Ratings30
Average rating3.7
Its always scary when one of your fav trilogies gets a new book 10 years later ... Of course I expected ending with more questions than answers! Overall it was fun to add a bit more context to this universe. Looking forward to the next one Jeff has planned!
First part (1/6th?) was ‘hard' to get through. Just confusing because the whole series is. But then you understand stuff. Dead Town expedition, the rabbits, Old Jim, Lowry. I loved all 4 books for the cosmic horror and environment. Terroir. The parking lot puddles. If you've come this far and enjoyed the first 3 books, this is good stuff. If you dnf'ed book 2 or 3 then this 4th isnt gonna provide you any absolution. 4/5 for me. This whole 4-part trilogy should reward me a full re-reading.
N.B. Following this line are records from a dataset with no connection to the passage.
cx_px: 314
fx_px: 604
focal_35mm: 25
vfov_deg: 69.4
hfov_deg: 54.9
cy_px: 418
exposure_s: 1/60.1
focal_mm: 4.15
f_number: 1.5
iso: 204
Someday :)
But actually, I dont understand jackshit at all and I'm gonna love reading reddit theories and watching theorie-videos. All the theories - that's book 5. The weirdness, what is real? Wtf is going on? The cosmic horror. I love it!
Other than the last section, I don't understand why this book exists. A press release I saw recently said something to the effect of this book answering questions the other books asked. First, no it doesn't, and second it actually leaves me with more questions. As always, I like the writing and storytelling. But this story doesn't really add much to the saga.
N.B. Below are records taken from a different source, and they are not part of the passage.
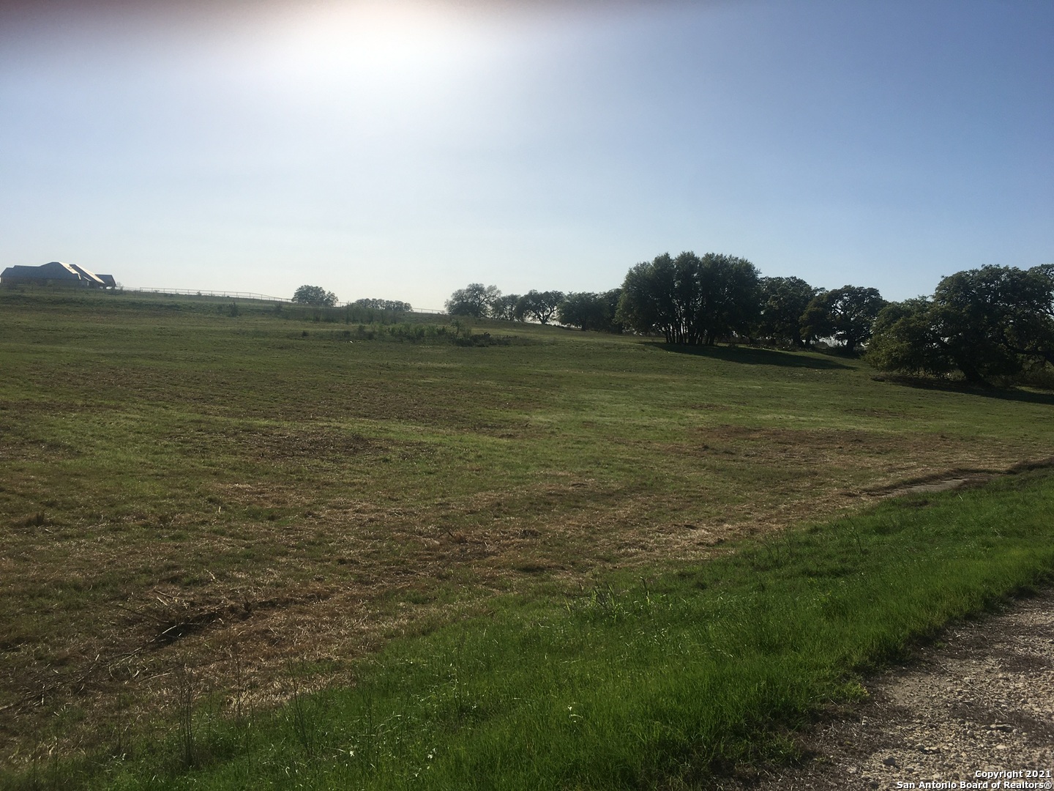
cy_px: 396
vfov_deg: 48.2
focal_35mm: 29
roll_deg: -1.8
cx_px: 527
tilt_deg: -0.4
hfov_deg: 61.7
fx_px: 883
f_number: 2.2
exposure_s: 1/3344
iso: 25
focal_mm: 4.15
Late this past summer, soon after I finished listening to all 25 hours of the audiobooks of the first three Area X novels (I'd read them when they first came out) - imagine my surprise that Vandermeer was inspired to write a (final?) book in the Southern Reach series. With the narrative of the three "prequel" novelas in this 3th book, the universe is fuller, the lore (and gore) richer, but I dont know if the complete arc is better. I am glad that a 4th book didn't go foward from where "Acceptance" ended as the uncertainty of that world speaks for itself. If the goal of this 4th book is to explain what/who is behind Area X and/or where it came from, at best incomplete answers are gained. It does give much insight into Command and how it handled The Southern Reach from the earliest days of odd happenings. As one who digs the sheer creepy insanity of Area X, I got some of this - especially in the 3rd novella - but I also got too much, unnecessarily opaque story about the people and tatics of Command. There's surely some cause and effect between these two, but it mostly escapes me - even after so many mostly thrilling hours I've spent in this beautifully bizarre world of Area X.